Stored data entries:
* * *
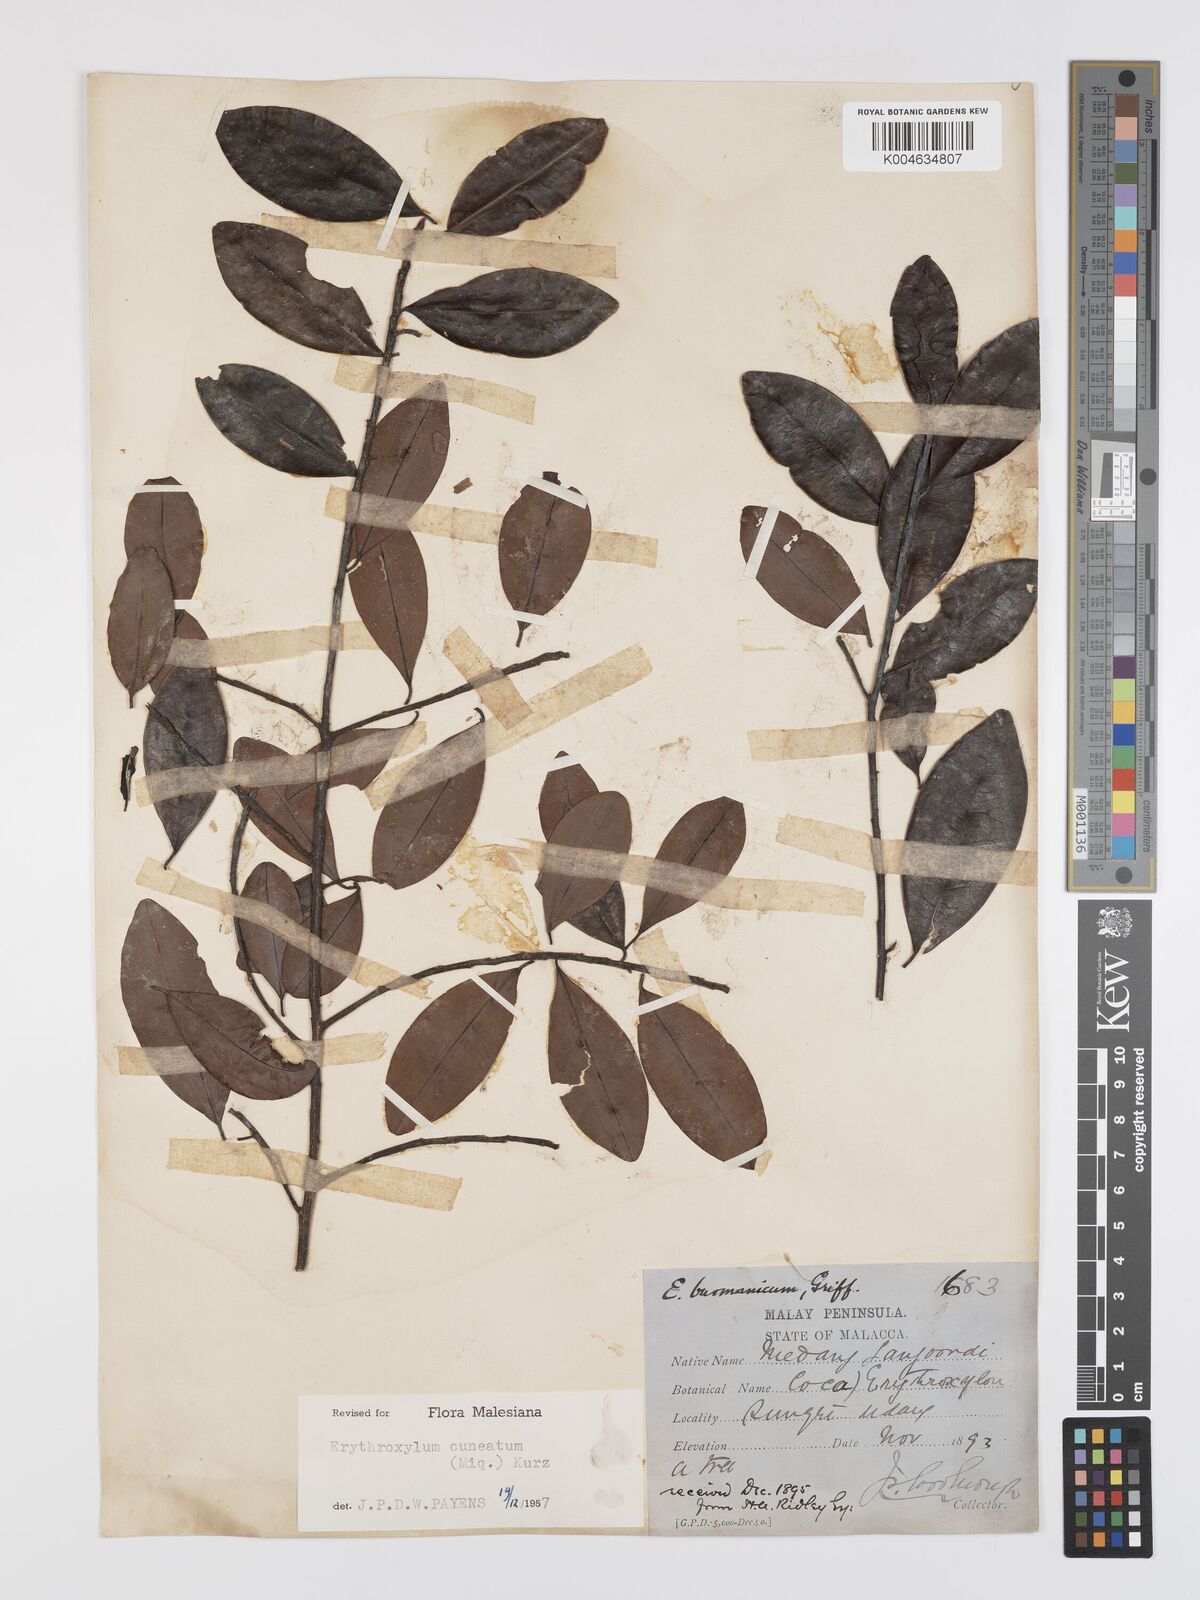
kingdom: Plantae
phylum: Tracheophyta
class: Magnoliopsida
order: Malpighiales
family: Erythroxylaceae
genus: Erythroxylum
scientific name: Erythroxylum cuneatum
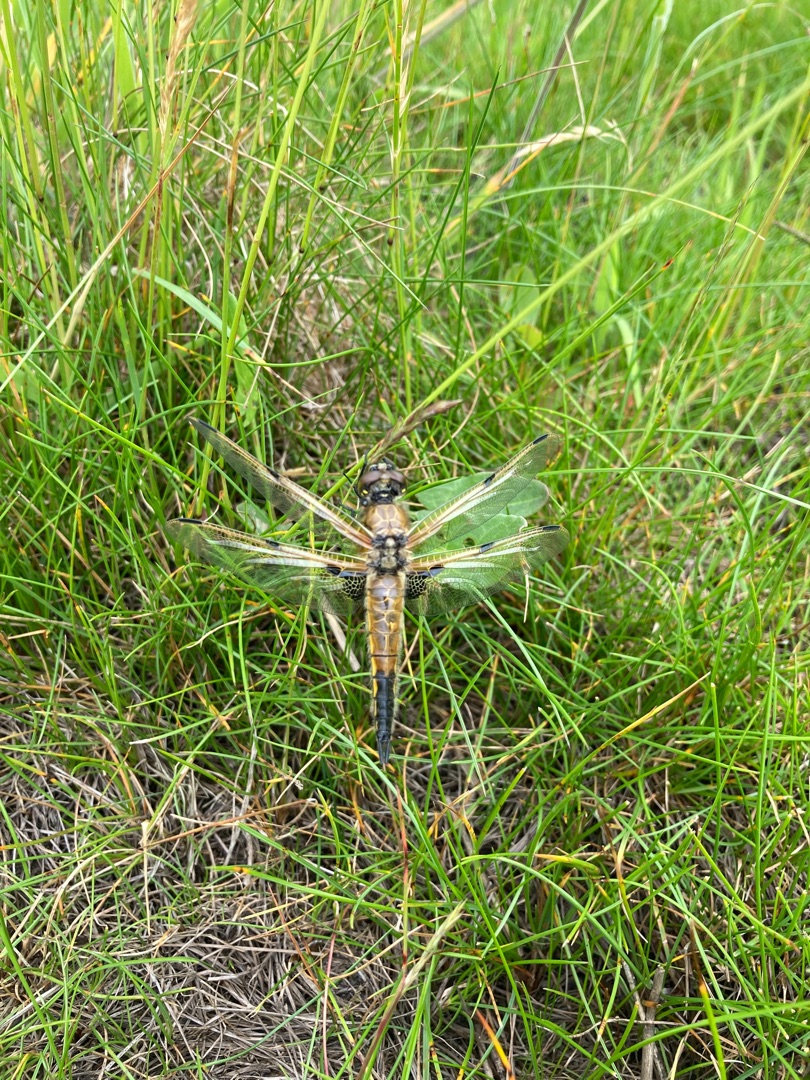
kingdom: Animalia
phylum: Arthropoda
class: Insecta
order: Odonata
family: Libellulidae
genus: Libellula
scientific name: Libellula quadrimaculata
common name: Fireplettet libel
* * *
**WHAT YOU NEED TO DO**:
Reproduce every one of the lines above word for word, omitting the pictures.

**THE OUTPUT**:
kingdom: Plantae
phylum: Tracheophyta
class: Magnoliopsida
order: Malpighiales
family: Erythroxylaceae
genus: Erythroxylum
scientific name: Erythroxylum cuneatum
kingdom: Animalia
phylum: Arthropoda
class: Insecta
order: Odonata
family: Libellulidae
genus: Libellula
scientific name: Libellula quadrimaculata
common name: Fireplettet libel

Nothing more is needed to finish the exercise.